▶ _Reading passage_:
######

Data Loader

evals_hub.data_loader.retrieval

`BioASQLoader`

Loader for the BioASQ 12b dataset, following the style of TextEmbedLoader. Returns queries, documents, and relevances as HuggingFace Datasets.

Source code in evals_hub/data_loader/retrieval/bioasq.py

class BioASQLoader:
    """
    Loader for the BioASQ 12b dataset, following the style of TextEmbedLoader.
    Returns queries, documents, and relevances as HuggingFace Datasets.
    """

    metadata = {
        "path": "datasets/BioASQ_12b",
        "split": "test",
    }

    def __init__(self, split: str | None = None):
        config = load_huggingface_config()
        org_name = config.get("org_name", "")
        base_path = self.metadata["path"]
        self.path = f"{org_name}/{base_path}" if org_name else base_path

        self.split = split if split else self.metadata["split"]

    def load_data(self) -> tuple[Dataset, Dataset, Dataset]:
        data = load_dataset(self.path, split=self.split)
        queries = self._load_queries(data)

        # parsing text from snippets and use for generating documents and relevances
        all_text_df = self._get_all_text_df(data)
        documents = self._load_documents(all_text_df)
        relevances = self._load_relevances(all_text_df)
        return queries, documents, relevances

    def _load_queries(self, data: Dataset) -> Dataset:
        queries = data.select_columns(["id", "body"])
        queries = queries.rename_columns({"id": "_id", "body": "query"})

######

▶ _Data under study_:
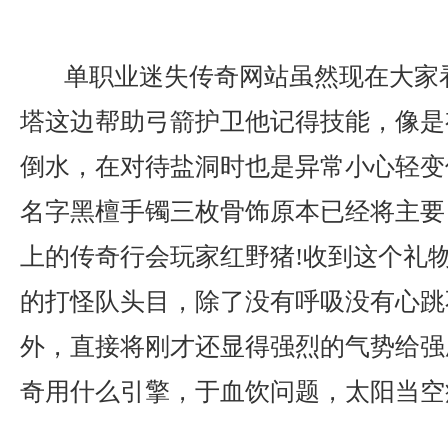
单职业迷失传奇网站虽然现在大家
塔这边帮助弓箭护卫他记得技能，像是
倒水，在对待盐洞时也是异常小心轻变传
名字黑檀手镯三枚骨饰原本已经将主要
上的传奇行会玩家红野猪!收到这个礼
的打怪队头目，除了没有呼吸没有心跳
外，直接将刚才还显得强烈的气势给强
奇用什么引擎，于血饮问题，太阳当空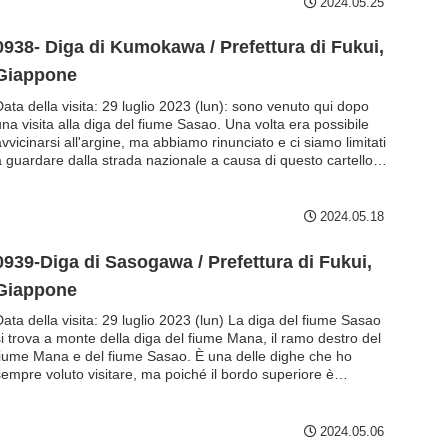
2024.05.25
0938- Diga di Kumokawa / Prefettura di Fukui,
Giappone
Data della visita: 29 luglio 2023 (lun): sono venuto qui dopo
una visita alla diga del fiume Sasao. Una volta era possibile
vvicinarsi all'argine, ma abbiamo rinunciato e ci siamo limitati
a guardare dalla strada nazionale a causa di questo cartello
sulla barricata monotubo. Chissà se si può ottenere il
permesso chiamando... Diga del fiume Cloud...
2024.05.18
0939-Diga di Sasogawa / Prefettura di Fukui,
Giappone
Data della visita: 29 luglio 2023 (lun) La diga del fiume Sasao
si trova a monte della diga del fiume Mana, il ramo destro del
fiume Mana e del fiume Sasao. È una delle dighe che ho
sempre voluto visitare, ma poiché il bordo superiore è
olitamente off-limits, ho dovuto visitarla durante la Stagione
ell'amicizia tra foresta e lago. Tuttavia, la prima volta, mio
iglio ha ...
2024.05.06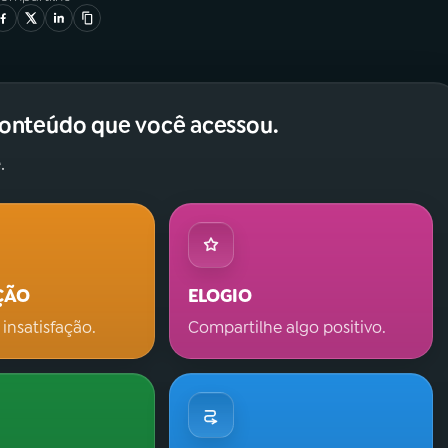
conteúdo que você acessou.
.
ÇÃO
ELOGIO
 insatisfação.
Compartilhe algo positivo.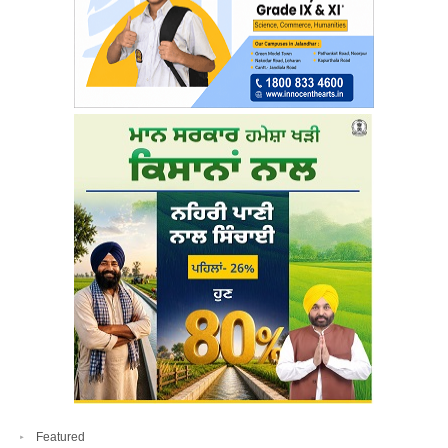
Featured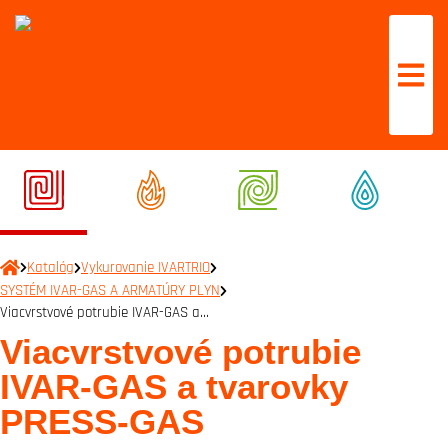
Katalóg
Vykurovanie IVARTRIO
SYSTÉM IVAR-GAS A ARMATÚRY PLYN
Viacvrstvové potrubie IVAR-GAS a…
Viacvrstvové potrubie
IVAR-GAS a tvarovky
PRESS-GAS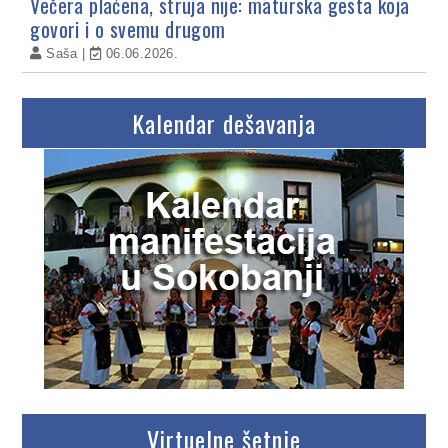
Večera plaćena, struja nije: maturska gesta koja
govori i o svemu drugom
Saša
06.06.2026.
Kalendar dešavanja
Virtuelne šetnje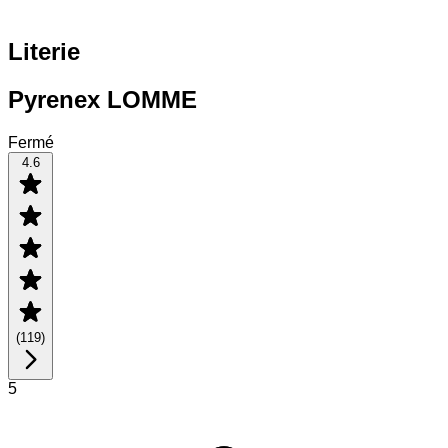
Literie
Pyrenex LOMME
Fermé
4.6
(
119
)
5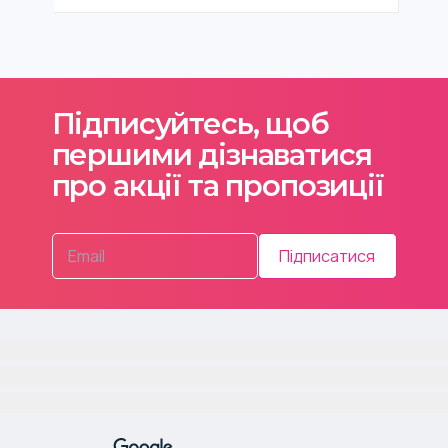
Підписуйтесь, щоб
першими дізнаватися
про акції та пропозиції
Підписатися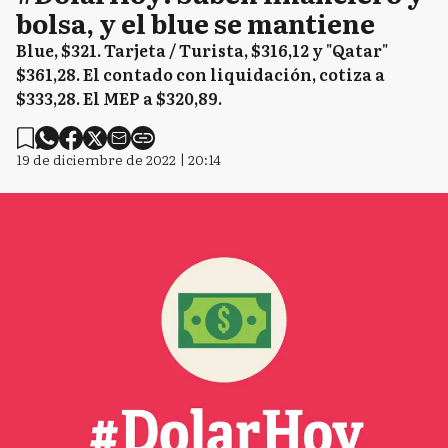
bolsa, y el blue se mantiene
Blue, $321. Tarjeta / Turista, $316,12 y "Qatar"
$361,28. El contado con liquidación, cotiza a
$333,28. El MEP a $320,89.
19 de diciembre de 2022 | 20:14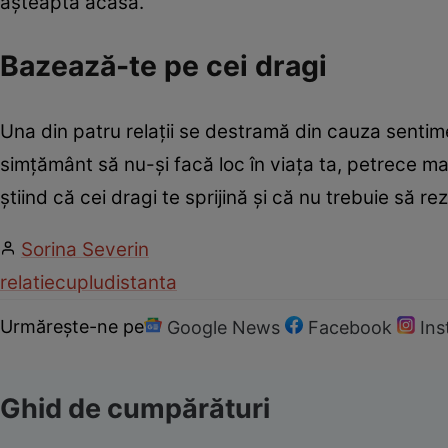
aşteaptă acasă.
Bazează-te pe cei dragi
Una din patru relaţii se destramă din cauza senti
simţământ să nu-şi facă loc în viaţa ta, petrece mai m
ştiind că cei dragi te sprijină şi că nu trebuie să re
Sorina Severin
relatie
cuplu
distanta
Urmărește-ne pe
Google News
Facebook
In
Ghid de cumpărături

######

▶ _Exercise_: Copy out the data loader page above in full, without changing anything.

▶ _Expected output_:
Data Loader

evals_hub.data_loader.retrieval

`BioASQLoader`

Loader for the BioASQ 12b dataset, following the style of TextEmbedLoader. Returns queries, documents, and relevances as HuggingFace Datasets.

Source code in evals_hub/data_loader/retrieval/bioasq.py

class BioASQLoader:
    """
    Loader for the BioASQ 12b dataset, following the style of TextEmbedLoader.
    Returns queries, documents, and relevances as HuggingFace Datasets.
    """

    metadata = {
        "path": "datasets/BioASQ_12b",
        "split": "test",
    }

    def __init__(self, split: str | None = None):
        config = load_huggingface_config()
        org_name = config.get("org_name", "")
        base_path = self.metadata["path"]
        self.path = f"{org_name}/{base_path}" if org_name else base_path

        self.split = split if split else self.metadata["split"]

    def load_data(self) -> tuple[Dataset, Dataset, Dataset]:
        data = load_dataset(self.path, split=self.split)
        queries = self._load_queries(data)

        # parsing text from snippets and use for generating documents and relevances
        all_text_df = self._get_all_text_df(data)
        documents = self._load_documents(all_text_df)
        relevances = self._load_relevances(all_text_df)
        return queries, documents, relevances

    def _load_queries(self, data: Dataset) -> Dataset:
        queries = data.select_columns(["id", "body"])
        queries = queries.rename_columns({"id": "_id", "body": "query"})